_Brief:_ Please write out every line of text from the records below without any changes, and leave the pictures out of your answer.

_Data:_
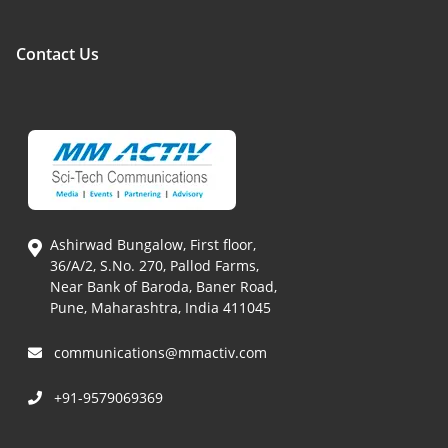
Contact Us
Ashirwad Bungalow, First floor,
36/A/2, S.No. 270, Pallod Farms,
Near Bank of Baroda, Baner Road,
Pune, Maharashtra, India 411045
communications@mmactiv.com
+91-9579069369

_Result of this task:_
Contact Us
Ashirwad Bungalow, First floor,
36/A/2, S.No. 270, Pallod Farms,
Near Bank of Baroda, Baner Road,
Pune, Maharashtra, India 411045
communications@mmactiv.com
+91-9579069369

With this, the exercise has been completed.